Among the members of the board, there wasn't a heart specialist or a radiologist, or even a surgeon; there was a very old GP who, Dr. Larch felt sure, never read anything at all. Larch didn't count Dr. Gingrich as a doctor; he counted psychiatrists as nothing at all, and he felt confident that he could bully Mrs. Goodhall with the slightest terminology.

He confessed to the board (isn't everyone flattered by a confidence?) that he had refrained from mentioning the matter of Homer's heart to Homer; he admitted to stalling but argued that worrying the boy might contribute to his problem, and he wanted the boy to gain confidence in the outside world before burdening him with this dangerous knowledge-yet he intended to burden Homer with it, shortly. Larch said he had informed the Worthingtons of the heart defect; they might therefore be more than usually protective of Homer; he had not bothered to explain the presence of the actual murmur to them, or to detail the exact characteristics of pulmonary valve stenosis. He would be happy to provide the board {369} with such details, should they request them. He had fun imagining Mrs. Goodhall scrutinizing an X-ray.

He concluded that he thought the board's request for the follow-up reports had been a good idea and that he had enjoyed himself immensely in preparing them; contrary to needing an administrative assistant to perform such a service, Dr. Larch said he had felt 'positively energized' by the 'welcome task'-since, he added, following up on his orphans' adoptive lives was always on his mind. And sometimes right off the top of my head, he thought.

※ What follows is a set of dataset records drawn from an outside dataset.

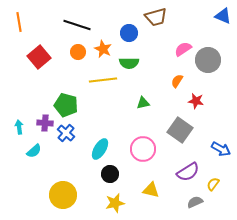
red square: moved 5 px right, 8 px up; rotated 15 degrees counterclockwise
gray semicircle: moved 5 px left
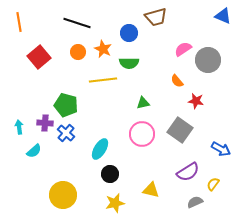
black line: moved 2 px up
orange semicircle: rotated 72 degrees counterclockwise
pink circle: moved 1 px left, 15 px up
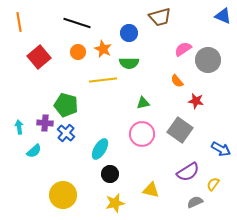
brown trapezoid: moved 4 px right
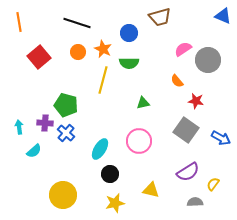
yellow line: rotated 68 degrees counterclockwise
gray square: moved 6 px right
pink circle: moved 3 px left, 7 px down
blue arrow: moved 11 px up
gray semicircle: rotated 21 degrees clockwise
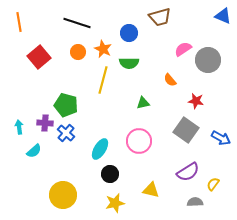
orange semicircle: moved 7 px left, 1 px up
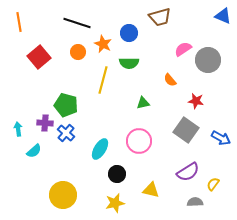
orange star: moved 5 px up
cyan arrow: moved 1 px left, 2 px down
black circle: moved 7 px right
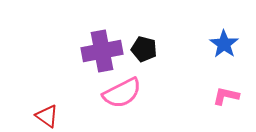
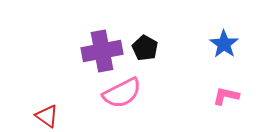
black pentagon: moved 1 px right, 1 px up; rotated 15 degrees clockwise
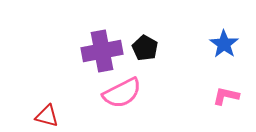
red triangle: rotated 20 degrees counterclockwise
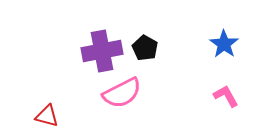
pink L-shape: rotated 48 degrees clockwise
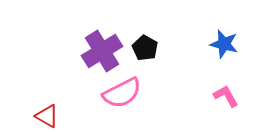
blue star: rotated 20 degrees counterclockwise
purple cross: rotated 21 degrees counterclockwise
red triangle: rotated 15 degrees clockwise
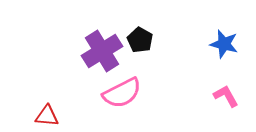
black pentagon: moved 5 px left, 8 px up
red triangle: rotated 25 degrees counterclockwise
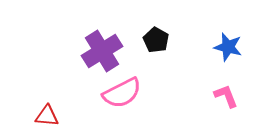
black pentagon: moved 16 px right
blue star: moved 4 px right, 3 px down
pink L-shape: rotated 8 degrees clockwise
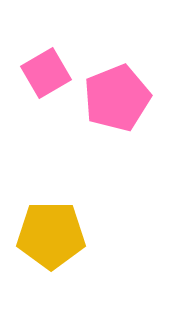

He was exhausted, and forgot to circumcise a newborn baby boy whom Nurse Angela had prepared for the operation. He mistook a woman awaiting an abortion for a woman he'd delivered the previous day, and therefore told her that her baby was very healthy and doing fine. He spilled a small amount of ether on his face and needed to irrigate his eye.

He became cross because he had over ordered prophylactics -he had far too many rubbers around. Since Melony had left, no one was stealing the rubbers anymore. When he thought of Melony, he became worried, which also made him cross.

He returned to Nurse Angela's office and wrote a report, which was real, concerning David Copperfield's lisp; he neglected to mention that David Copperfield had been delivered and named by Homer Wells. He wrote a slightly fictitious report on the orphan called Steerforth, remarking that his delivery was so straightforward that Nurse Edna and Nurse Angela had been able to handle it entirely without a doctor's assistance. He wrote the truth about Smoky Fields: the boy hoarded food, a trait that was more common in the girls' division than in the boys', and Smoky was beginning to exhibit a pattern of insomnia that Larch had not witnessed at St. Cloud's 'since the days of Homer Wells.'

The memory of those days brought instant tears to his eyes, but he recovered himself sufficiently to write that {370} both and he and Mrs. Grogan were worried about Mary Agnes Cork: she had exhibited frequent depressions since Melony's departure. He also told the truth about Melony, although he chose not to include any acts of vandalism. Larch wrote of Mary Agnes: 'Perhaps she sees herself as inheriting Melony's former position, but she hasn't the dominating character that usually attends any powerful or leadership role.' That idiot Dr. Gingrich is going to like that, Larch imagined. 'Role,' Larch said aloud, scornfully. As if orphans have the luxury of imagining that they have roles.

Impulsively, he went to the dispensary and inflated two prophylactics. Got to use these things up in some way, he thought. He used a laundry-marking pen to write the name GINGRICH on one prophylactic and the name GOODHALL on the other. Then he took these jolly balloons and went in search of Nurse Angela and Nurse Edna.

They were in the girls' division, having tea with Mrs. Grogan, when Dr. Larch found them.